Task to complete = Please arrange every line of the listing below as a numbered list, skipping blank lines and leaving out the pictures.

Records shown =
------------------------------------------------------------

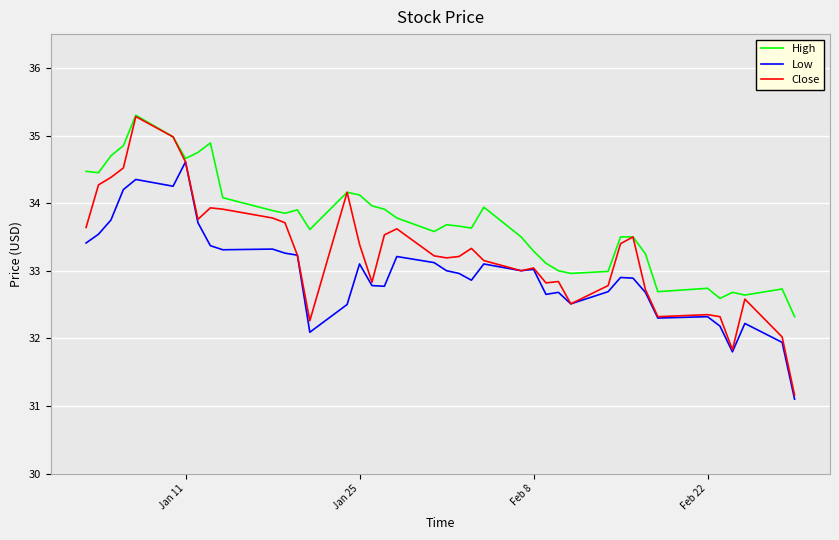

What is the greatest value displayed?

35.3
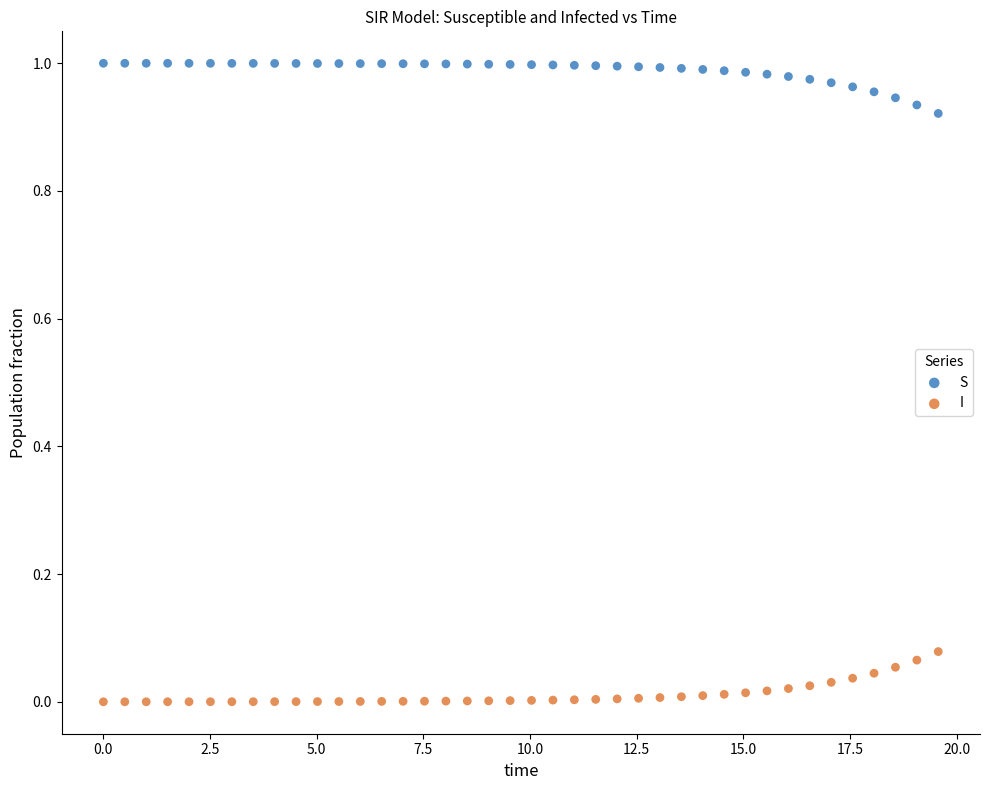

Across all data points, what is the range of X values (max minus min)?

19.6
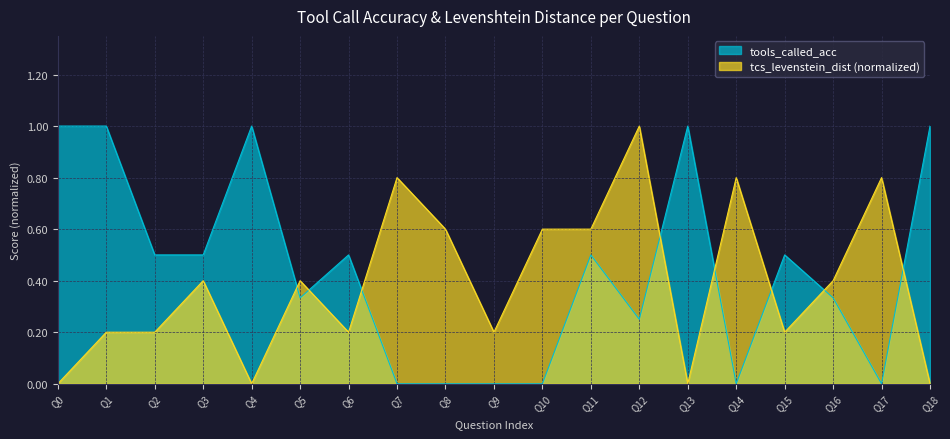

Which series has the largest total across all categories?

tools_called_acc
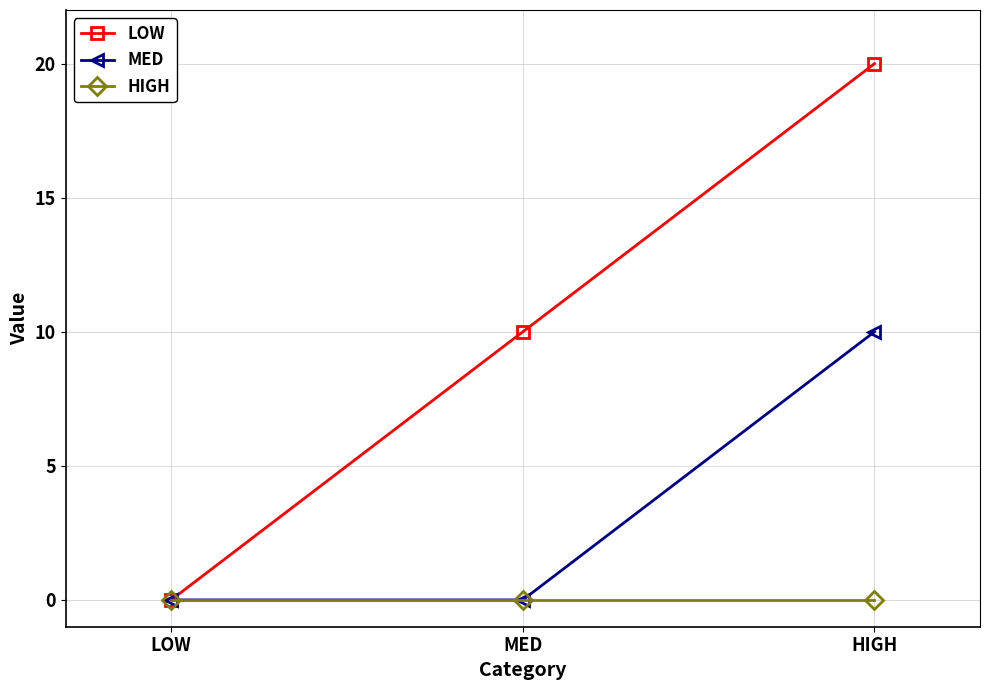

Which category has the highest value across all series?

HIGH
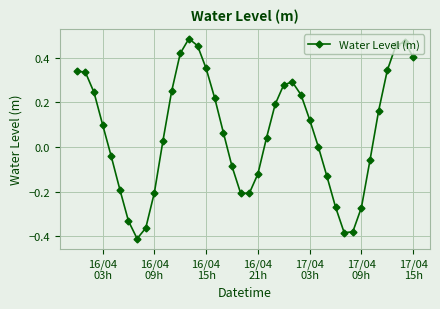

What is the difference between the maximum and minimum values?

0.9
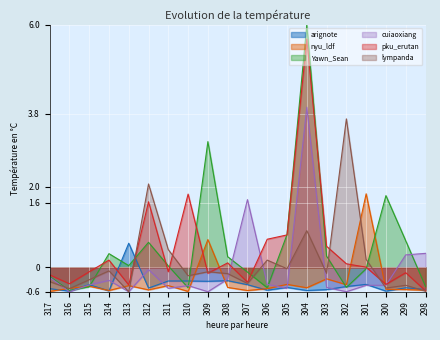

What are all the series names shown in the legend?

arignote, nyu_ldf, Yawn_Sean, cuiaoxiang, pku_erutan, lympanda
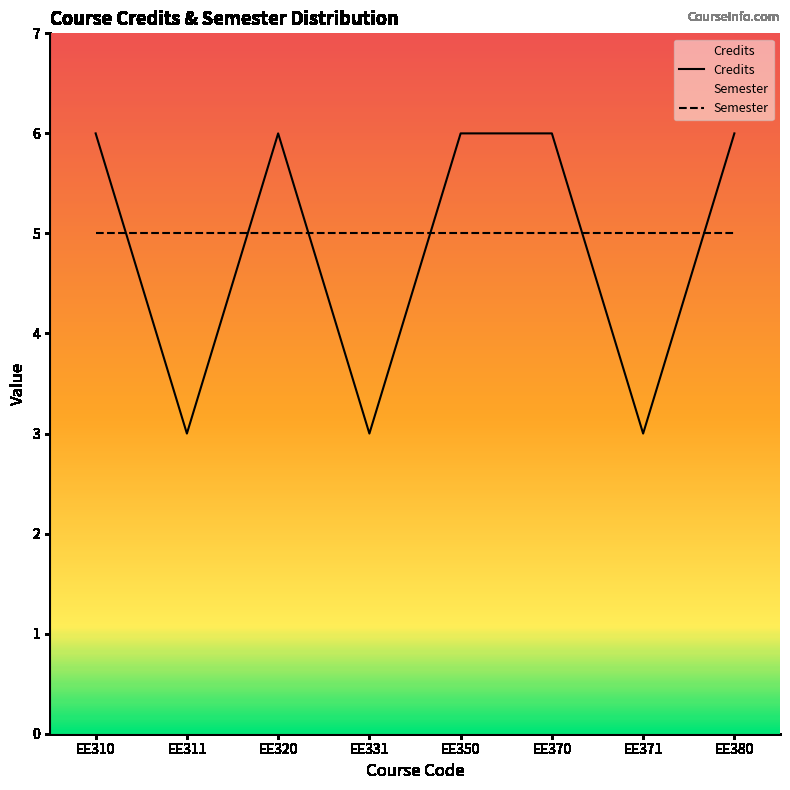

What is the difference between the maximum and minimum values in the Credits series?

3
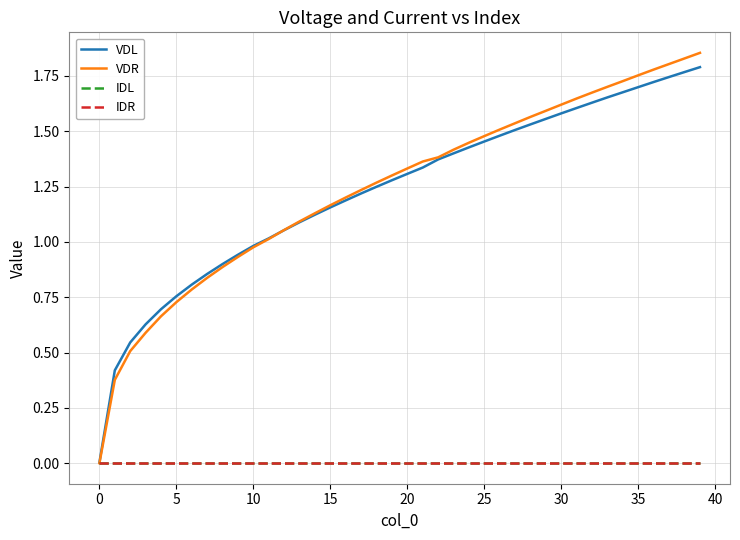

Which series has the largest total across all categories?

VDR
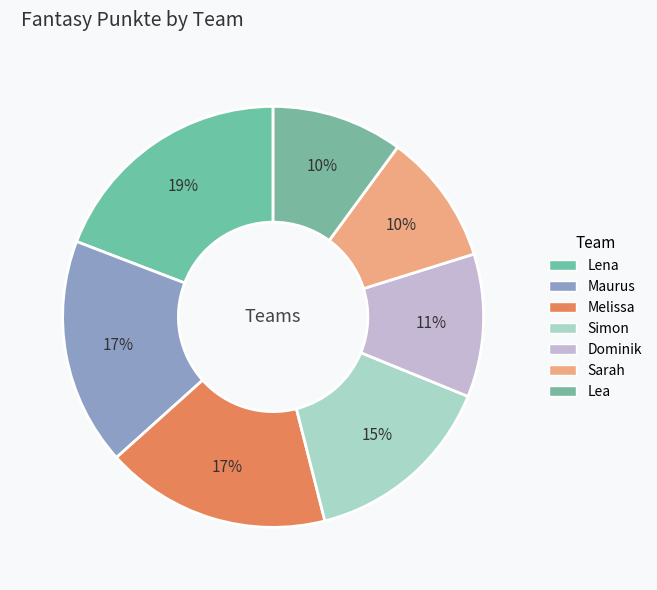

Is there a majority slice in this chart?

No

------------------------------------------------------------

Exercise result =
1. What is the greatest value displayed?
2. 35.3
3. Across all data points, what is the range of X values (max minus min)?
4. 19.6
5. Which series has the largest total across all categories?
6. tools_called_acc
7. Which category has the highest value across all series?
8. HIGH
9. What is the difference between the maximum and minimum values?
10. 0.9
11. What are all the series names shown in the legend?
12. arignote, nyu_ldf, Yawn_Sean, cuiaoxiang, pku_erutan, lympanda
13. What is the difference between the maximum and minimum values in the Credits series?
14. 3
15. Which series has the largest total across all categories?
16. VDR
17. Is there a majority slice in this chart?
18. No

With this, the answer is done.